The applicability of an objective methodology for dose distribution analysis proposed by Lepper and McKeever [2002. An objective methodology for dose distribution analysis. Radiat. Prot. Dosimetry 101 (1–4), 349–352] to samples, where available material only allows the measurement of a small number of aliquots, is investigated. The basis for the study are artificially and naturally insufficiently bleached samples for which a large number ( > 90 ) of aliquots were measured. Smaller sets of aliquots are then randomly drawn from this pool and a Gaussian function fitted to the rising limb of the dose distribution.

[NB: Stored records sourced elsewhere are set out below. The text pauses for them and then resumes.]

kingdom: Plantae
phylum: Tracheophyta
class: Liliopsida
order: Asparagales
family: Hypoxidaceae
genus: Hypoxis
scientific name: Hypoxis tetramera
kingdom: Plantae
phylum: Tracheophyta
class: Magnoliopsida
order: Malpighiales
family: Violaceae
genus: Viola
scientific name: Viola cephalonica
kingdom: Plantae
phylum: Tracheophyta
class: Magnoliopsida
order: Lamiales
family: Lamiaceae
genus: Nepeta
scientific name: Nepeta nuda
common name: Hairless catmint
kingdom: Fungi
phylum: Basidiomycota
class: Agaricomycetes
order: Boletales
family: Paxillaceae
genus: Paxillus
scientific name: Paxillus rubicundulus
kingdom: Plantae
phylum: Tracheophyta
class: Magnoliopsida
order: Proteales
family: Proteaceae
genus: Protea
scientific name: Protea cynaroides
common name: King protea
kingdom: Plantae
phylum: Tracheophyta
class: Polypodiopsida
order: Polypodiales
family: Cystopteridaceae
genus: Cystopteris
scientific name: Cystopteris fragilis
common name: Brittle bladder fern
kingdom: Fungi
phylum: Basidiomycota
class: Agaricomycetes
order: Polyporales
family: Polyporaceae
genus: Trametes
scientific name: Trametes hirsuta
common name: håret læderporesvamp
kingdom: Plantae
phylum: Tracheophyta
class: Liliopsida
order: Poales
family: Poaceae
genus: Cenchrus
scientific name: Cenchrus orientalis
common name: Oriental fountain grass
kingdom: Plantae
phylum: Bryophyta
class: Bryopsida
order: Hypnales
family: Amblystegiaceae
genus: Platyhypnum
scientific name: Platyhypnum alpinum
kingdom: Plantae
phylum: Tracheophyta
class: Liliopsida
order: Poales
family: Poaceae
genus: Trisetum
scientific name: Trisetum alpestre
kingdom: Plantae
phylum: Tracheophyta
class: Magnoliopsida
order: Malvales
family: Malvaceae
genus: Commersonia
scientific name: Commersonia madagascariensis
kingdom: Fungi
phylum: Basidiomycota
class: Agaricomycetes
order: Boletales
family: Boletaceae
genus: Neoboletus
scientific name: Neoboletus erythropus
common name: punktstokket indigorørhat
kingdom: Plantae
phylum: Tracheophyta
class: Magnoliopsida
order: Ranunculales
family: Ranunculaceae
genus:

It is found that when the method is based on a three-parameter fit, it is no longer applicable when the number of aliquots is significantly reduced. The percentage of successful fits for data sets made of only 20 aliquots was on average below 20%. In addition for data sets composed of 40 to 60 aliquots, palaeodoses obtained from fitting spread over a large dose range and showed a strongly asymmetric distribution. A significant improvement could be achieved by fixing the center of the Gaussian function to the mode D E bin and only fitting a two-parameter function to the data sets. With this approach an 80% change of successful fitting could be achieved even when using dose distributions constructed from only 20 to 30 aliquots. The median of the palaeodose distributions was approximately independent of the number of aliquots used. The modified method is then applied to samples from a sedimentary record in the northern Oman mountain range and the results compared with the method proposed by Fuchs and Lang [2001. OSL dating of coarse-grain fluvial quartz using single-aliquot protocols on sediments from NE Peleponnese, Greece. Quat. Sci. Rev. 20, 783–787]. It is concluded that the leading edge method proposed by Lepper and McKeever can be useful to derive D E 's from insufficiently bleached sediments even for a small number of aliquots if the Gaussian function is fitted as a two-parameter function.